И, черт возьми, как же это приятно. Даже если из-за этого все остальное болит как сука.
— Тебе это было нужно, да? — говорит Дженис, как только я возвращаюсь к реальности.
— Ты не поверишь. Так в чем же дело? — спрашиваю я, жестом указывая на себя.
— Хорошие новости. С тобой все будет в полном порядке. У тебя сотрясение мозга, так что ты, вероятно, будешь страдать от его последствий несколько дней. Головная боль, недомогание, возможно, головокружение.
— А что насчет этого? — говорю я, кивая на перевязь, намотанную на мое тело. — Она сломана?
— Нет, милая. Хирург просто наложил ее, чтобы поддержать, пока ты спишь. Несколько осколков стекла проникли довольно глубоко. Пришлось удалить их и зашить рваные раны.
— Ох, — пискнула я, и слезы глупо наполнили мои глаза.
Как-то при всем том дерьме, что творилось в моей жизни, мне удалось избежать серьезных травм или операций, и я ненавижу, что именно Нико стал тем, кто навязал мне это дерьмо.
— Шрам останется? — тихо спрашиваю я.
Я не против шрамов. Я искренне верю, что они показывают силу характера, но я не уверена, что это то, что я хочу иметь в качестве постоянного напоминания о том, как много я преодолела.
— Я не видела, что у тебя под повязкой, милая, поэтому не могу сказать точно. Но я думаю, что шрамы останутся, да.
— Сука, — шиплю я. — Черт, извини.
Она слегка улыбается.
— Вы находитесь в крыле «Чирилло» этой больницы. Я слышала и похуже.
Я тяжело вздыхаю и откидываю голову на подушку, а Дженис продолжает делать свою работу.
— У тебя есть боль?
— Да.
— Сколько, из десяти?
— Не знаю. Где-то… семь. Это терпимо. — Боль в груди от осознания того, что Нико так поступил с нами, еще сильнее.
— Ладно, я дам тебе еще немного обезболивающих, но если вдруг почувствуешь, что это слишком, просто скажи мне, хорошо?
— Конечно, — соглашаюсь я.
— Может, попробуешь что-нибудь съесть?
Я качаю головой. — Просто воды будет достаточно.

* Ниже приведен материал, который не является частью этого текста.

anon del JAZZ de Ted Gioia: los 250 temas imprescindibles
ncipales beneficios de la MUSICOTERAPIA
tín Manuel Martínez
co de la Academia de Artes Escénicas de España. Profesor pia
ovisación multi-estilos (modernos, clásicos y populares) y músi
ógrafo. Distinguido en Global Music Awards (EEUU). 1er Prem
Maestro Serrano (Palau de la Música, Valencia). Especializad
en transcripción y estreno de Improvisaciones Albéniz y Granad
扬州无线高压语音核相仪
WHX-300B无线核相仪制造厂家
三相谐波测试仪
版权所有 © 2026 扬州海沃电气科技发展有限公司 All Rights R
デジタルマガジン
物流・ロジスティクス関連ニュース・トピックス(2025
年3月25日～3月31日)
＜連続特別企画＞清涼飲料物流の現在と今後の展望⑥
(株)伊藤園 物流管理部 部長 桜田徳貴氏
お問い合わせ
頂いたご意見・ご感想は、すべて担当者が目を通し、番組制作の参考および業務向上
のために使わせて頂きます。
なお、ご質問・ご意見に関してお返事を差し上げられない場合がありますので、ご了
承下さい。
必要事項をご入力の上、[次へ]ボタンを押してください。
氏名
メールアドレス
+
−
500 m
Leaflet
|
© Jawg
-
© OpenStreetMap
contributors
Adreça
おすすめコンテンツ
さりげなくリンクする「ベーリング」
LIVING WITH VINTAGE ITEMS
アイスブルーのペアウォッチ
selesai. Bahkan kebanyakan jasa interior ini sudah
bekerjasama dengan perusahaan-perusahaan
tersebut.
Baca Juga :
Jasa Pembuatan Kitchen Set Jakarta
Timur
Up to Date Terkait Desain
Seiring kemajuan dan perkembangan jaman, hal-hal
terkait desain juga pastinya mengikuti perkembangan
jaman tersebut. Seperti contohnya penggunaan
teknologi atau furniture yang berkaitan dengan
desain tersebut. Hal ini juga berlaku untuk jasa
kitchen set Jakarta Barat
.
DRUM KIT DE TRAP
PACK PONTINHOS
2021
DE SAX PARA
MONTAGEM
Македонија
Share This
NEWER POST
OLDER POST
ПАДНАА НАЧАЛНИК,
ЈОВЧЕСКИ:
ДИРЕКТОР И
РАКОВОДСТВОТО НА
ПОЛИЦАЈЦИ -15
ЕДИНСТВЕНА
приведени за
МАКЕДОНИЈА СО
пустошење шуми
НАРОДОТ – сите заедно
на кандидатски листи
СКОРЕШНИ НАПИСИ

Я смотрю на свой опрокинутый кувшин, ничуть не чувствуя вины за то, что Нико носит большую его часть.
Она наливает мне стакан воды из бутылки, которую держала в сумке, и позволяет сделать глоток, но это все, что мне удается, потому что, как только она попадает в мой пустой желудок, я убеждаюсь, что меня снова стошнит.
— Если станет хуже, я могу дать тебе что-нибудь от этого, — обещает Дженис.
— Как долго, по-вашему, мне придется здесь оставаться? — спрашиваю я, игнорируя ее предложение дать еще лекарства.
— Надеюсь, всего несколько дней. Доктор захочет убедиться, что твое сотрясение мозга прошло и раны хорошо заживают.
— А что с Нико? — спросила я, поморщившись.
— Этот болван может уйти, когда будет готов, — насмехается она.
— Так он… он в порядке?
Выражение ее лица смягчается от моих слов. — Да, он в порядке. Если тебе повезет, удар по голове мог пробудить у него и несколько мозговых клеток.
— Мы можем только надеяться, да?
Она убирает свои вещи и собирается уходить, но я останавливаю ее, прежде чем она доходит до двери.
— Кто-нибудь еще пострадал? — спрашиваю я, смутно вспоминая, как кто-то шел по дороге перед нами и ударил меня.
— Нет, милая. Единственный свидетель, к счастью, остался невредим и признался, что во всем виноват он, когда неожиданно вышел из-за угла.
Мои брови сжимаются в замешательстве, потому что во всем этом точно не виноват какой-то случайный пьяный парень.
Но когда она, наконец, выходит из моей палаты, я понимаю, что именно так все и происходит, когда ты связан с гребаной мафией. Убийство, вымогательство и коррупция — такие же обыденные вещи, как поход в магазин за молоком.
Еще один мой болезненный вздох наполняет воздух, прежде чем я закрываю глаза.
Но я долго не могу заснуть. Не получается. В голове крутятся мысли о том едва одетом парне со сломанным носом, который не так давно ушел, сгорбив плечи в знак поражения.